Here is a physics problem that I made up.
Two Israeli fighter jets are flying in Suadi Arabia. One is heading towards mecca and the other towards medina. Each aircraft has a velocity of 600 knots and an altitude of 1500ft above ground level. Ignoring friction, how far away from these unholy cities do the planes have to drop their bombs.
The first step is to convert our units. 1500 ft is approximately 457.2 meters. 600 Knots is about 308.66 m/s. There are six equations that we need to solve. For the vertical coordinate system:
Ay(t) = -9.81 m/s
Vy(t) = -9.81*t +vy(0) ms, where vy(0) = 0 because the aircraft is flying level wrt the ground
Dy(t) = -9.81/2*t^2 + dy(0), where dy(0) is the height of the aircraft.
With this information it can be determined that the time it takes for the bomb to hit the ground is 9.65 seconds.

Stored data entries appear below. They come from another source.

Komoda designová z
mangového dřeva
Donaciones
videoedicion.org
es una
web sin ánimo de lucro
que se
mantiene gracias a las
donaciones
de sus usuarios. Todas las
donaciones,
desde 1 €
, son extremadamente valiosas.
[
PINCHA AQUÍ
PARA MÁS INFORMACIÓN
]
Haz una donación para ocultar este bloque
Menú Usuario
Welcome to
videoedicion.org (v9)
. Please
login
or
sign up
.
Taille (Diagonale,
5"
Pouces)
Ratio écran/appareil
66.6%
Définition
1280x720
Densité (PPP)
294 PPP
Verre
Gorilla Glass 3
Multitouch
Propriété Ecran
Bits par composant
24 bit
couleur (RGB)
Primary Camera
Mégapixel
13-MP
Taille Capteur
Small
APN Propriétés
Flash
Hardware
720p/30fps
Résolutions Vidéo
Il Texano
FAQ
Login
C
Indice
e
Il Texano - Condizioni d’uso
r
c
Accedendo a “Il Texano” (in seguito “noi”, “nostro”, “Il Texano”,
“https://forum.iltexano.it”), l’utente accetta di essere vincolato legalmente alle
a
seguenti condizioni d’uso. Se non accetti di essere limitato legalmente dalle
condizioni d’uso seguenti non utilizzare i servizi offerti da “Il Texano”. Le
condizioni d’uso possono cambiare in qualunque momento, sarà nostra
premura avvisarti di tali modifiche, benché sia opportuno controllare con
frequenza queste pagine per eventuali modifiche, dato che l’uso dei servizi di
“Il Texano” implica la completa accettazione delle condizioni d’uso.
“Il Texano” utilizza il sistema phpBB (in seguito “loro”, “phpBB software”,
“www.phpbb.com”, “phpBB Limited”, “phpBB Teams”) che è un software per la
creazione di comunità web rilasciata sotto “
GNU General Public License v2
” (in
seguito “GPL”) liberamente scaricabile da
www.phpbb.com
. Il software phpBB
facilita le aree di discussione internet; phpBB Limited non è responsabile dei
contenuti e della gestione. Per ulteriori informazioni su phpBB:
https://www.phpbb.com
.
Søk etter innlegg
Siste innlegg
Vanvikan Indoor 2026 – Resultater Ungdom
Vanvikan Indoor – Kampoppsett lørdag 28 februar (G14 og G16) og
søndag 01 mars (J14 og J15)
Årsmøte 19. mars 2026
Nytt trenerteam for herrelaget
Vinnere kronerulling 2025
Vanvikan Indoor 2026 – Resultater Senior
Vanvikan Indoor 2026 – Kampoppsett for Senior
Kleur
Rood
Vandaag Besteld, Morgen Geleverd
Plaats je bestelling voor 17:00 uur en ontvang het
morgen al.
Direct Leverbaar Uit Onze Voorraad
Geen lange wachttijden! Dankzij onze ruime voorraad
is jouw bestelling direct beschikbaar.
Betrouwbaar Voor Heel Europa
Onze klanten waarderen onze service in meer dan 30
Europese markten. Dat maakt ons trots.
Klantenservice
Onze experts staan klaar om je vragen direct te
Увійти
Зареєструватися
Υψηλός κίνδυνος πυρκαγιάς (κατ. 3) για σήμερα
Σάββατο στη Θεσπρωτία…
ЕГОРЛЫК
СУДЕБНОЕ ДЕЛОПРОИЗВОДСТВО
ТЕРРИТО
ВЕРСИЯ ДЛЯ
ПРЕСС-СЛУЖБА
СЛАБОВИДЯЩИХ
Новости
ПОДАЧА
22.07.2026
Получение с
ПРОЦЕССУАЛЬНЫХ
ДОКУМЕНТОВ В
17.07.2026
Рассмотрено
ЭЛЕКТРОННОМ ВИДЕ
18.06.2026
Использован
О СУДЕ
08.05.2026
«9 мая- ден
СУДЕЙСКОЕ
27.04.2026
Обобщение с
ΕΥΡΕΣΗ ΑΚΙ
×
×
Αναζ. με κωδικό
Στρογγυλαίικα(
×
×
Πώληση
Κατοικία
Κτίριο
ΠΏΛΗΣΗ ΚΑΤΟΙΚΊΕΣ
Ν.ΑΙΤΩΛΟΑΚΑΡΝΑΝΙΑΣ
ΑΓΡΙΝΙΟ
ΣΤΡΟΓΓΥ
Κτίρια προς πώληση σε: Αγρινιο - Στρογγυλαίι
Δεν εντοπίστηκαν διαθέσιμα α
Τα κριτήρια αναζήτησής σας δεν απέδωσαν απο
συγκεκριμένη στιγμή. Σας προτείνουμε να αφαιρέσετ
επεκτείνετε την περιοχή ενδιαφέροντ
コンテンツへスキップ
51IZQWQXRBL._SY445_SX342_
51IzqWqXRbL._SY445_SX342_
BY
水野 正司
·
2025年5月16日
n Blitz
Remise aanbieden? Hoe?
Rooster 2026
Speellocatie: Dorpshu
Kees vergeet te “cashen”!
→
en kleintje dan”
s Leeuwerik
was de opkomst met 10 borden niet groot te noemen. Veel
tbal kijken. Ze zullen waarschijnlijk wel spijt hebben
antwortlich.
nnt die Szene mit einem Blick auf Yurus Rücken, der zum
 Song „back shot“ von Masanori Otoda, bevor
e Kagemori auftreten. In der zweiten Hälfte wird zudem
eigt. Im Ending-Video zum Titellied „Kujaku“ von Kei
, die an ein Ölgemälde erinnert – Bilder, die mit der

For the horizontal coordinate system
Ax(t) = 0 since the bomb is not equip with thrusters
Vx(t) = 308.66 m/s since that is the initial velocity and neither friction nor thrust is present.
Dx(t) is the unknown which is also Vx(t)*t, which is 2.97 km
Convering this back into nautical miles, the answer is 1.6 nautical miles.